» Task input
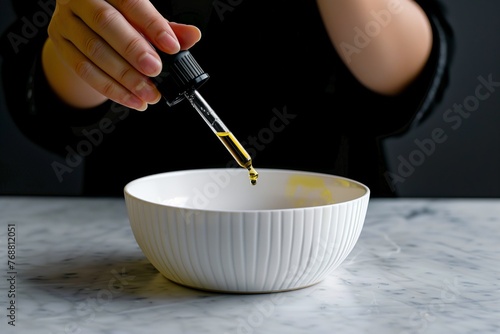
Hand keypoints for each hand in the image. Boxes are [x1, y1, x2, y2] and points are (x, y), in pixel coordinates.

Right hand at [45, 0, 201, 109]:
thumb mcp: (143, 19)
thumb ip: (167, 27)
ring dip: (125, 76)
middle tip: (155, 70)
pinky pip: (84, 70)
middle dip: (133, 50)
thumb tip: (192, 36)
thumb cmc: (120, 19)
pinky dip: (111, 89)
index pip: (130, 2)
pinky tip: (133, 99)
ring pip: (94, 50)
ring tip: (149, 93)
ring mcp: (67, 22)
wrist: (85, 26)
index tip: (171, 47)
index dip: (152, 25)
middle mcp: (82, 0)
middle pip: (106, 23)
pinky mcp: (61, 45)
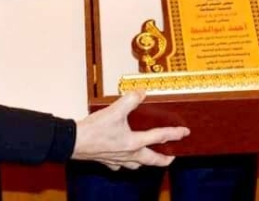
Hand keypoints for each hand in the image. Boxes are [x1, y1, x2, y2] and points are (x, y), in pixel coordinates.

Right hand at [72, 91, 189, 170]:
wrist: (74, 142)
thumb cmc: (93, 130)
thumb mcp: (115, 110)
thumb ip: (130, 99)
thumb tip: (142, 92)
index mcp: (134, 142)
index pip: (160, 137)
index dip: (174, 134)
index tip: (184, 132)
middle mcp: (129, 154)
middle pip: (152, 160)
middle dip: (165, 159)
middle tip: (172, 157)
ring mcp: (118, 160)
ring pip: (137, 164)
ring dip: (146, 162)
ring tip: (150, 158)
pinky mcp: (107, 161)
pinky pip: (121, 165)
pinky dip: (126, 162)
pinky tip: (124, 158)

--

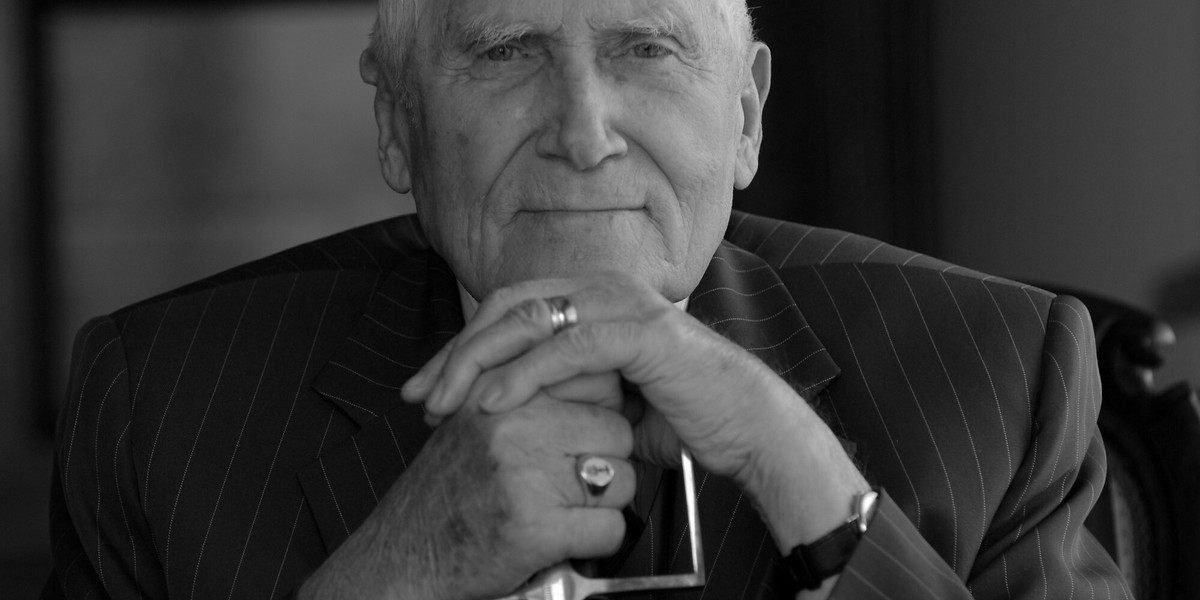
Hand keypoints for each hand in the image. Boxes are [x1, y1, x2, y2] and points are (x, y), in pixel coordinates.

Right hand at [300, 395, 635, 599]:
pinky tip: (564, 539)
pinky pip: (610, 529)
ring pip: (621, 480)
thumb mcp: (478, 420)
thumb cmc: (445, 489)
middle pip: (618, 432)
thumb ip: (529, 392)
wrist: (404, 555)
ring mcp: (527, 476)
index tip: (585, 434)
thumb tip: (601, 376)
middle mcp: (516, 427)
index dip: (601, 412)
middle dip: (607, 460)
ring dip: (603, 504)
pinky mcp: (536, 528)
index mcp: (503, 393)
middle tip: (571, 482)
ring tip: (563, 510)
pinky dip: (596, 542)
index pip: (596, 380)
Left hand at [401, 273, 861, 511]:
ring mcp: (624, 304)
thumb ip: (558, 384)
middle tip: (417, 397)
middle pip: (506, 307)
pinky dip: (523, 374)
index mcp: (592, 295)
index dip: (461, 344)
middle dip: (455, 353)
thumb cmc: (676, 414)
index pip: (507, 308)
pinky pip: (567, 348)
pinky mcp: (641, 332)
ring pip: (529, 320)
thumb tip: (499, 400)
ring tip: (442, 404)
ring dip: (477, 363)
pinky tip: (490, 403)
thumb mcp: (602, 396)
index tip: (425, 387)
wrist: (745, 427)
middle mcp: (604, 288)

...

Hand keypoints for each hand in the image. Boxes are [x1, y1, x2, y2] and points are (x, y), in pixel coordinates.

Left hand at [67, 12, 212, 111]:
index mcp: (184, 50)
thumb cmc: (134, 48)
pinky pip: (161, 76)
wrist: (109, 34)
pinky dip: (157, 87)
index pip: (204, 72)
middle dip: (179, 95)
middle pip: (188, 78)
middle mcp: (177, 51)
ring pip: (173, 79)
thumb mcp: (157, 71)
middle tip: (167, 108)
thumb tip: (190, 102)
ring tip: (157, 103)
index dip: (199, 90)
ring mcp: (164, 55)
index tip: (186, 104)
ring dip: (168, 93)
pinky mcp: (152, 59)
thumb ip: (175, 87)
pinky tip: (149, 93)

» Assigned task
Repeat, word for word, the lines above between the line holding "pinky pip: (161, 76)" and the line holding "pinky tip: (149, 93)", inclusive; omit everything else.

» The answer
pinky pip: (161, 76)
wrist: (109, 34)
pinky dip: (157, 87)
index pip: (204, 72)
middle dip: (179, 95)
middle pip: (188, 78)
middle mcp: (177, 51)
ring pip: (173, 79)
thumb mcp: (157, 71)
middle tip: (167, 108)
thumb tip: (190, 102)
ring tip: (157, 103)
index dip: (199, 90)
ring mcp: (164, 55)
index tip: (186, 104)
ring dip: (168, 93)
pinky mcp: (152, 59)
thumb ip: (175, 87)
pinky tip: (149, 93)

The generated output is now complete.